:: Listed records

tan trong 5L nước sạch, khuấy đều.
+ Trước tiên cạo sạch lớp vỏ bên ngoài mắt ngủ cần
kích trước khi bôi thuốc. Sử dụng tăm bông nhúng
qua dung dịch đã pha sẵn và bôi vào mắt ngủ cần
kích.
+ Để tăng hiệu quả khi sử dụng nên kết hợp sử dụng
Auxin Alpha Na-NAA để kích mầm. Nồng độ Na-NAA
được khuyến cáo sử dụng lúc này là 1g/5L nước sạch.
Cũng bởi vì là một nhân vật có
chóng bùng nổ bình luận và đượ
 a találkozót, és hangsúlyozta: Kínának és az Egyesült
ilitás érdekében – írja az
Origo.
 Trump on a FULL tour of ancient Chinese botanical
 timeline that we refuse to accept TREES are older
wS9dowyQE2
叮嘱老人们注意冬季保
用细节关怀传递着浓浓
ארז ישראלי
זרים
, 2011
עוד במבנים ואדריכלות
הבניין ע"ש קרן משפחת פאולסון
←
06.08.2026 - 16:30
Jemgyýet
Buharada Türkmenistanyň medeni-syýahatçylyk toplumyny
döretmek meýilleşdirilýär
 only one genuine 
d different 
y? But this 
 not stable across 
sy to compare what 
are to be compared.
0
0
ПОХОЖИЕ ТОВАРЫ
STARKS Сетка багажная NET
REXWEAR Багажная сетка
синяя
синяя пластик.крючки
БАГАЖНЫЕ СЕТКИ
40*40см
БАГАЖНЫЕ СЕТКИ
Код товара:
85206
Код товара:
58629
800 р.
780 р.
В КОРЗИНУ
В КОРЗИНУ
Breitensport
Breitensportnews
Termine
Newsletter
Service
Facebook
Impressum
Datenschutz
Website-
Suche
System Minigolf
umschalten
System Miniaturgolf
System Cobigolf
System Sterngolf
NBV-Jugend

::::
:: Listed records

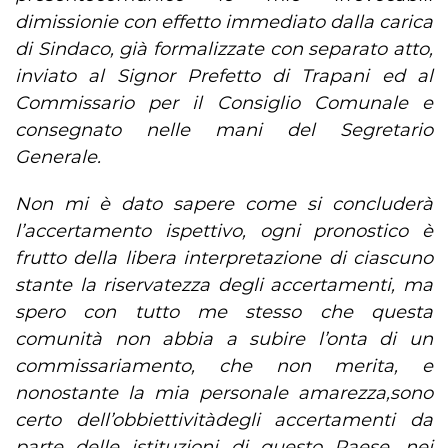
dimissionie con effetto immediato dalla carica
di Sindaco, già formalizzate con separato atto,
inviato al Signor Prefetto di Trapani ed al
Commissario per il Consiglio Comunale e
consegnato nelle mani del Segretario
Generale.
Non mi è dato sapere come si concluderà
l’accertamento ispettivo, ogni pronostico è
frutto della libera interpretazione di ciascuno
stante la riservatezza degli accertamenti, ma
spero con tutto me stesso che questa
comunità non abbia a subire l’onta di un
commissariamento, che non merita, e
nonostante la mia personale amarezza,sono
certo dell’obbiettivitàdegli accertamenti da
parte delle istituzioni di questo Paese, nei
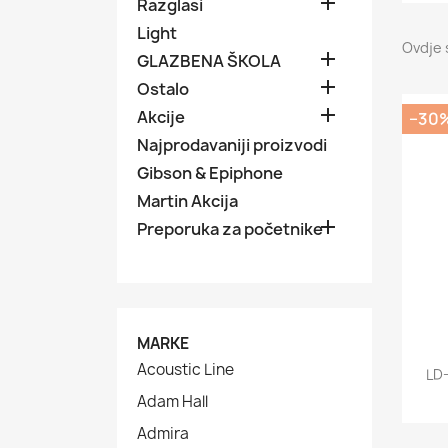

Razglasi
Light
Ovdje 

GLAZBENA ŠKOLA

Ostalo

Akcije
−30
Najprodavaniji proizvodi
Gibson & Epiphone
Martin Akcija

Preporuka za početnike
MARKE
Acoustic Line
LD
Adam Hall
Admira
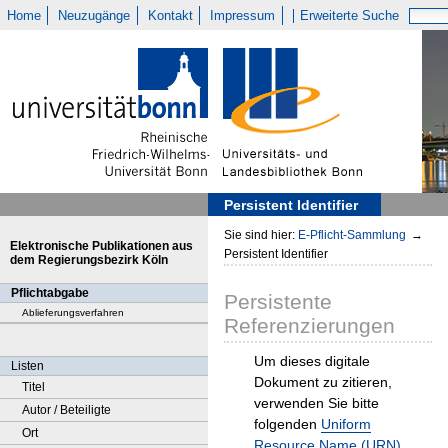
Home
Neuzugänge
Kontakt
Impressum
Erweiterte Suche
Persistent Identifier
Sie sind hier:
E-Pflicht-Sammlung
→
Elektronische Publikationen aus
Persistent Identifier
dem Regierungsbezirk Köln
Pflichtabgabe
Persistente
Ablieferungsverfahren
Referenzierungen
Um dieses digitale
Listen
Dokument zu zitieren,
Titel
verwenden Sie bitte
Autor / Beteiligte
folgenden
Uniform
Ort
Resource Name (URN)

::::

▶ [Exercise details] Select each line of the material in which the word "dụng" occurs.

▶ [The answer]
kích trước khi bôi thuốc. Sử dụng tăm bông nhúng
+ Để tăng hiệu quả khi sử dụng nên kết hợp sử dụng
được khuyến cáo sử dụng lúc này là 1g/5L nước sạch.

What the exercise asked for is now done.